Bitcoin bulls have always argued that excessive sovereign debt is creating the conditions for assets outside the banking system to emerge. The current bond market environment provides more evidence of that argument than in recent years.
The same Japanese repatriation that tightens short-term liquidity also removes one of the pillars that has held down global borrowing costs for decades. As that pillar weakens, the macro context of Bitcoin’s “external money” theory becomes even stronger.

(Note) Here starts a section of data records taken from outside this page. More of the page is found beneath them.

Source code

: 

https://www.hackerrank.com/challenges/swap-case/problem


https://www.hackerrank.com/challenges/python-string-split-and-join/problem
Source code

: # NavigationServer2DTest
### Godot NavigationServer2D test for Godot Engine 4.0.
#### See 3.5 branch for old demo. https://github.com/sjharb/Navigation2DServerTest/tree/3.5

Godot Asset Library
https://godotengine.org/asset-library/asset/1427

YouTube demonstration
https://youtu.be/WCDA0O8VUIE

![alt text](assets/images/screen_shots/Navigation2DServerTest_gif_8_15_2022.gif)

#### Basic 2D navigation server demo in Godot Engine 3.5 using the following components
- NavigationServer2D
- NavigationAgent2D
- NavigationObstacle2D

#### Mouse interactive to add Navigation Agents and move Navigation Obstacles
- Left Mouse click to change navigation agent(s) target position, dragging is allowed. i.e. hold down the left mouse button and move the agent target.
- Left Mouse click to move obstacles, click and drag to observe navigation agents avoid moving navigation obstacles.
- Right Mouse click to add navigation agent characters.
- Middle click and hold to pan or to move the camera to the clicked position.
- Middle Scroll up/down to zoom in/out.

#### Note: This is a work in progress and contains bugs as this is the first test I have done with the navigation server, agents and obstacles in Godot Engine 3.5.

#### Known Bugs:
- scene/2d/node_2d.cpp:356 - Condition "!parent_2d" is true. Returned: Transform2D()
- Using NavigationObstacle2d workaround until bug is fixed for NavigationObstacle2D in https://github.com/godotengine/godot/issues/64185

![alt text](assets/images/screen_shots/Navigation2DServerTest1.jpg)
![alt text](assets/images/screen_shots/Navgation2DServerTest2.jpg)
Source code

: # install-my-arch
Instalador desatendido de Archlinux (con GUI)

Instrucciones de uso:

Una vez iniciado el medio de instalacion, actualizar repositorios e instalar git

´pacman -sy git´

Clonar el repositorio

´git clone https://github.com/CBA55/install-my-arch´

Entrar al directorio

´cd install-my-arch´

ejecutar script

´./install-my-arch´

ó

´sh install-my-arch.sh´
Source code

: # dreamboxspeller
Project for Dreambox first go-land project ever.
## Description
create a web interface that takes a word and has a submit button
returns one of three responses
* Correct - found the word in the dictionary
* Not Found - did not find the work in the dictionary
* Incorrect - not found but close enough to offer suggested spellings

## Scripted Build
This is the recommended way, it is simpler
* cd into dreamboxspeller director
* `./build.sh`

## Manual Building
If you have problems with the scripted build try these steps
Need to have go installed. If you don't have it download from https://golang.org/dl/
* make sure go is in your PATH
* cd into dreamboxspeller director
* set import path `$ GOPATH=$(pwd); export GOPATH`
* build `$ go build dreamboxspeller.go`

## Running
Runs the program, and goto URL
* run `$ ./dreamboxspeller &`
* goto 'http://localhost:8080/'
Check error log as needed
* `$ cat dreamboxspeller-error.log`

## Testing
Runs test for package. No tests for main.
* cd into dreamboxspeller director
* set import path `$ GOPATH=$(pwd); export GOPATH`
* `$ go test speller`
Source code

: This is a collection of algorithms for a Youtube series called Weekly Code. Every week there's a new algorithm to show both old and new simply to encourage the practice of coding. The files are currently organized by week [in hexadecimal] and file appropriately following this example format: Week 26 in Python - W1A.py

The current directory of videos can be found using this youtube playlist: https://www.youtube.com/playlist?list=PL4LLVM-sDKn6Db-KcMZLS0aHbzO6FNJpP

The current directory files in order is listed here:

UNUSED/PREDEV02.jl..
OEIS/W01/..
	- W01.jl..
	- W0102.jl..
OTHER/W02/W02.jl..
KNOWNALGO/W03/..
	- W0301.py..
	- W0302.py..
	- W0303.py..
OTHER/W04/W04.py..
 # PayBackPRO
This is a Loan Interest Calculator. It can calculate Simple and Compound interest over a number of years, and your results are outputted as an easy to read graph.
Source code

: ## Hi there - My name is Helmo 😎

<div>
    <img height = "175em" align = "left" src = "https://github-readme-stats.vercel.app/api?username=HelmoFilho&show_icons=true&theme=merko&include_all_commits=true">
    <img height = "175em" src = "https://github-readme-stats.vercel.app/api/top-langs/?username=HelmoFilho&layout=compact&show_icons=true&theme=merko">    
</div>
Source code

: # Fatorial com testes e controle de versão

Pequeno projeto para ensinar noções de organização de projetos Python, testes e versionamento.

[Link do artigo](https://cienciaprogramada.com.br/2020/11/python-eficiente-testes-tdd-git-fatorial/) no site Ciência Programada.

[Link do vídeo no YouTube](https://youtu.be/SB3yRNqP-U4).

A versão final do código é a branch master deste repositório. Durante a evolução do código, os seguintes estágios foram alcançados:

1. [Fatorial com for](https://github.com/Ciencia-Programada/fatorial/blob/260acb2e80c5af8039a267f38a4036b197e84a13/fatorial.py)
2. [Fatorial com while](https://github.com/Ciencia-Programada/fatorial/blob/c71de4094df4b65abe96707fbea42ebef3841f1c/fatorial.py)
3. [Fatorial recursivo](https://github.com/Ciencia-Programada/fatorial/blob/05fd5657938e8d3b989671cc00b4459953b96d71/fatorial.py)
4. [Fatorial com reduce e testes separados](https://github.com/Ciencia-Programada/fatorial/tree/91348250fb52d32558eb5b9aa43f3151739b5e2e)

| scenario | Bond market settings | Global liquidity effects | read bitcoin |
|---|---|---|---|
| basic case | Japan remains a marginal seller, but flows remain orderly | Yields remain under pressure and not disorderly | Volatile BTC, susceptible to liquidity |
| bear case | Government bond yields rise further, Japan’s selling accelerates | Rising US yields, strong dollar, falling risk assets | BTC comes under pressure as a high-beta liquid asset |
| bull case | Weak external demand becomes a story for sovereign debt confidence | Investors have doubts about the durability of the government bond market | BTC’s “external money” theory becomes stronger |
| shock case | Volatility in government bonds causes forced bond sales by risk parity funds | Risk of up to $130 billion of US Treasury sales amplifies yield shocks | BTC could sell off first, then rebound if policy liquidity returns |
Treasury yield stress compressing Bitcoin’s short-term price movement and sovereign debt weakness building the long-term macro case for Bitcoin have coexisted across all major interest rate cycles as Bitcoin matured as a macro asset.
Japan still owns more government bonds than any other foreign investor, but it is a marginal seller in a market that will need buyers for $18 trillion in new government bond supply in 2026.
In the case of Bitcoin, this makes Treasury a short-term pressure point and sovereign debt vulnerability a long-term discussion.